**DOCUMENT TEXT:**
The magic rules seem very clear to me that ray effects and targeted effects are distinctly different things. A ranged touch attack is not itself the spell effect any more than a melee touch attack is the spell effect. If you follow the logic that the attack and the effect are one and the same, you can't attack the creature at all... not that it can't be hurt, but you can't even make the attack, because if the attack is part of the effect, then the creature is immune to the attack too... which is clearly false, as stated by the rule regarding rays which say that you can fire blind.

I haven't seen anyone refute that yet.


As a note, James Jacobs doesn't answer rules questions anymore.


setzer9999 wrote:


Can you attack a swarm with a ray attack?

So, if you can attack a swarm with a weapon, I'd argue that you can attack a swarm with a ray. The rules say swarms are immune to weapon DAMAGE not to weapon ATTACKS... can this distinction be made? If not, then it would seem that not only can you not attack a swarm with a ray, but you can't attack a swarm with a weapon either...

Yet, it seems like you are supposedly able to attack swarms with torches or with magic weapons that have elemental damage added and the swarm should be affected by that...

**AIM:**
Answer these questions about the post on ray attacks and swarms:
1. What does the rule regarding rays say you can do?
2. Who no longer answers rules questions?
3. What does the post say swarms are immune to?

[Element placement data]
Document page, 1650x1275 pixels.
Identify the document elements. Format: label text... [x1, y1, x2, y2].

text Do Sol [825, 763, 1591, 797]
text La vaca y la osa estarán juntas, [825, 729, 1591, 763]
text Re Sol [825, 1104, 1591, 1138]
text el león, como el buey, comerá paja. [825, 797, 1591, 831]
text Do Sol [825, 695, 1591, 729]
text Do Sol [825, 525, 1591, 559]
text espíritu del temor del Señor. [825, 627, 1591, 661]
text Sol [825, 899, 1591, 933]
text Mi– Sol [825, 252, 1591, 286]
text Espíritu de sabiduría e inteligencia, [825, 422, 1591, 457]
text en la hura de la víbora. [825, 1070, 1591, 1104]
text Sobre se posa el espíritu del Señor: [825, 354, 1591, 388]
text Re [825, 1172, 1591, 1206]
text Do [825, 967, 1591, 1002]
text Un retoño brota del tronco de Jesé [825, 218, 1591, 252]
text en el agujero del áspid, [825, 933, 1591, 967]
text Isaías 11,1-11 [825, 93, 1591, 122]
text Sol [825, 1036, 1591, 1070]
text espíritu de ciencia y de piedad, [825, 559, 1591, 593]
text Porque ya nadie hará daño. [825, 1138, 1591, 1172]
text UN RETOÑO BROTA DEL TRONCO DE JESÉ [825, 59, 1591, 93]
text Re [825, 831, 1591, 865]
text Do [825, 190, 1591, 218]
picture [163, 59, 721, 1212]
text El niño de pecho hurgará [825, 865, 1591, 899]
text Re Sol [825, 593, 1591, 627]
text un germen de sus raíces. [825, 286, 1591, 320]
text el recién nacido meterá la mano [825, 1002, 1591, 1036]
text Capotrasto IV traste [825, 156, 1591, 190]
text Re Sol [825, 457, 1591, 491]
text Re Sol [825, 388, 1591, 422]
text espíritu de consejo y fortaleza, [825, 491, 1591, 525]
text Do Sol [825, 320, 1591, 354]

**REPLY TO THE EXERCISE:**
1. Fire blind.
2. James Jacobs.
3. Weapon damage, not weapon attacks.